Spectral clustering algorithm for the allometric extension model
Kohei Kawamoto, Yuichi Goto, Koji Tsukuda
TL;DR
This paper addresses binary clustering under an allometric extension model in which the leading directions of the two covariances and the mean difference are aligned. It derives a non-asymptotic bound on the misclassification probability of a spectral clustering algorithm that uses the top eigenvector of the sample covariance and demonstrates high-dimensional consistency as n and m grow under suitable conditions. The analysis relies on sub-Gaussian data properties, concentration of the sample covariance around its expectation, and eigenvector perturbation bounds to relate the estimated and population eigenvectors, with the signal-to-noise ratio eta = ||mu||^2 / max_j lambda1(Sigma_j) governing performance.

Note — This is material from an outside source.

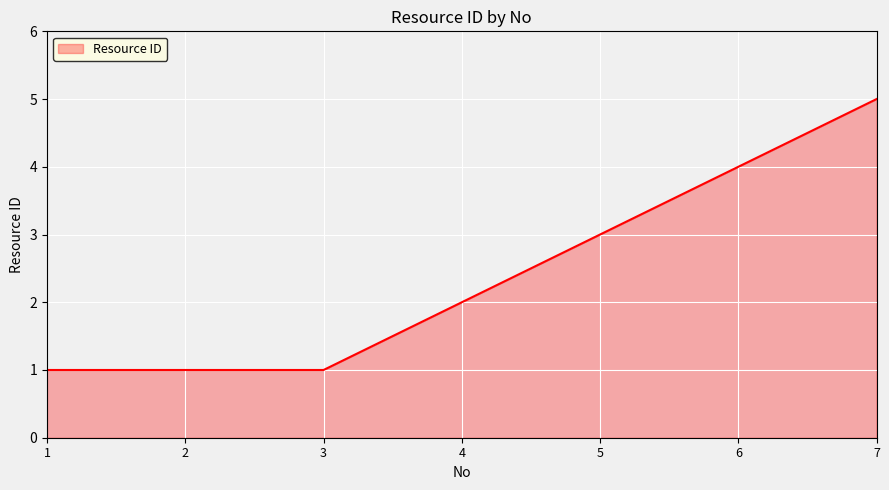

Is it true that the value at 5 is 3?

True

The results extend spectral clustering theory beyond homoscedastic assumptions and provide finite-sample guarantees for clustering under heteroscedastic allometric relations.
Abstract
The spectral clustering algorithm is often used as a binary clustering method for unclassified data by applying the principal component analysis. To study theoretical properties of the algorithm, the assumption of conditional homoscedasticity is often supposed in existing studies. However, this assumption is restrictive and often unrealistic in practice. Therefore, in this paper, we consider the allometric extension model, that is, the directions of the first eigenvectors of two covariance matrices and the direction of the difference of two mean vectors coincide, and we provide a non-asymptotic bound of the error probability of the spectral clustering algorithm for the allometric extension model. As a byproduct of the result, we obtain the consistency of the clustering method in high-dimensional settings.